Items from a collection
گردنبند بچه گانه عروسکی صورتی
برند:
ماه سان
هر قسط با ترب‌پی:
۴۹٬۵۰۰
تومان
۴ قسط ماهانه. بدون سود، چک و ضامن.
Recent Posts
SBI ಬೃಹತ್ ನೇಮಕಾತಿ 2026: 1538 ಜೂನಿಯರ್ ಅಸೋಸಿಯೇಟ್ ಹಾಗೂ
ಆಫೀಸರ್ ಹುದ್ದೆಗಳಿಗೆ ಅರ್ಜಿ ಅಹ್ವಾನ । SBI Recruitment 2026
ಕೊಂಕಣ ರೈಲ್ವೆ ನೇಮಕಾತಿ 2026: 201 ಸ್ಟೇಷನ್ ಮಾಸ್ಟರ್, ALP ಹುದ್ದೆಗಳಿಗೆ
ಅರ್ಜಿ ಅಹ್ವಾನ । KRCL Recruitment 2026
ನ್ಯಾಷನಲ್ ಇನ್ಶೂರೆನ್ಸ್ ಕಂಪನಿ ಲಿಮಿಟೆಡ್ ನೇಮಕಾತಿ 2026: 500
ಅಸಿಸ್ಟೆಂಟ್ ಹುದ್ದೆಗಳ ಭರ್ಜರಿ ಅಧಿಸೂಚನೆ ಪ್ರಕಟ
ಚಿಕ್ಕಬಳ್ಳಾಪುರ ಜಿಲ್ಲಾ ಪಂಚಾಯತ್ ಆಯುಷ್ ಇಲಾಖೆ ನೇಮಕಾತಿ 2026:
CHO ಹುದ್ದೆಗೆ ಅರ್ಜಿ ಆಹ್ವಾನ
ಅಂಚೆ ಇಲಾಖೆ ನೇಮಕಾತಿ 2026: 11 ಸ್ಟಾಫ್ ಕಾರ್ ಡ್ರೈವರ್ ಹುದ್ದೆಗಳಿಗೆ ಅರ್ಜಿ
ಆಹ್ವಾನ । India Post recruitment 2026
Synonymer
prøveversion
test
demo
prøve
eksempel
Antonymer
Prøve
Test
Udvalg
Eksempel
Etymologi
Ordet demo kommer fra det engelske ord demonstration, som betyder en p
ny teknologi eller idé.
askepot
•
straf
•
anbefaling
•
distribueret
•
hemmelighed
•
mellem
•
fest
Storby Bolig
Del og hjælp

#### WHAT NEEDS TO BE DONE
Copy every line of the items above word for word, in the same order and with the same line breaks.

#### ANSWER TO THIS PROBLEM
گردنبند بچه گانه عروسکی صورتی
برند:
ماه سان
هر قسط با ترب‌پی:
۴۹٬۵۰۰
تومان
۴ قسط ماهانه. بدون سود، چک و ضامن.
Recent Posts
SBI ಬೃಹತ್ ನೇಮಕಾತಿ 2026: 1538 ಜೂನಿಯರ್ ಅಸೋಸಿಯೇಟ್ ಹಾಗೂ
ಆಫೀಸರ್ ಹುದ್ದೆಗಳಿಗೆ ಅರ್ಜಿ ಅಹ್ವಾನ । SBI Recruitment 2026
ಕೊಂಕಣ ರೈಲ್ವೆ ನೇಮಕಾತಿ 2026: 201 ಸ್ಟೇಷನ್ ಮಾಸ್ಟರ್, ALP ಹುದ್ದೆಗಳಿಗೆ
ಅರ್ಜಿ ಅಹ್ವಾನ । KRCL Recruitment 2026
ನ್ಯಾಷನಲ್ ಇನ್ಶೂರೆನ್ಸ್ ಕಂಪನಿ ಲಿಮಿಟೆಡ್ ನೇಮಕಾತಿ 2026: 500
ಅಸಿಸ್ಟೆಂಟ್ ಹುದ್ದೆಗಳ ಭರ್ಜರಿ ಅಧಿಸೂಚನೆ ಪ್ರಕಟ
ಚಿಕ್ಕಬಳ್ಳಾಪುರ ಜಿಲ್ಲಾ ಪಂಚಾಯತ್ ಆಯುಷ್ ಇಲಾಖೆ ನೇಮಕಾತಿ 2026:
CHO ಹುದ್ದೆಗೆ ಅರ್ಜಿ ಆಹ್ವಾನ
ಅಂಚೆ ಇಲಾಖೆ ನೇಮಕಾತಿ 2026: 11 ಸ್ಟಾಫ್ ಕಾರ್ ಡ್ರೈವರ್ ಹುದ್ದೆಗಳಿಗೆ ಅರ್ಜಿ
ಆಹ್ವಾನ । India Post recruitment 2026
Synonymer
prøveversion
test
demo
prøve
eksempel
Antonymer
Prøve
Test
Udvalg
Eksempel
Etymologi
Ordet demo kommer fra det engelske ord demonstration, som betyder en p
ny teknologi eller idé.
askepot
•
straf
•
anbefaling
•
distribueret
•
hemmelighed
•
mellem
•
fest
Storby Bolig
Del og hjælp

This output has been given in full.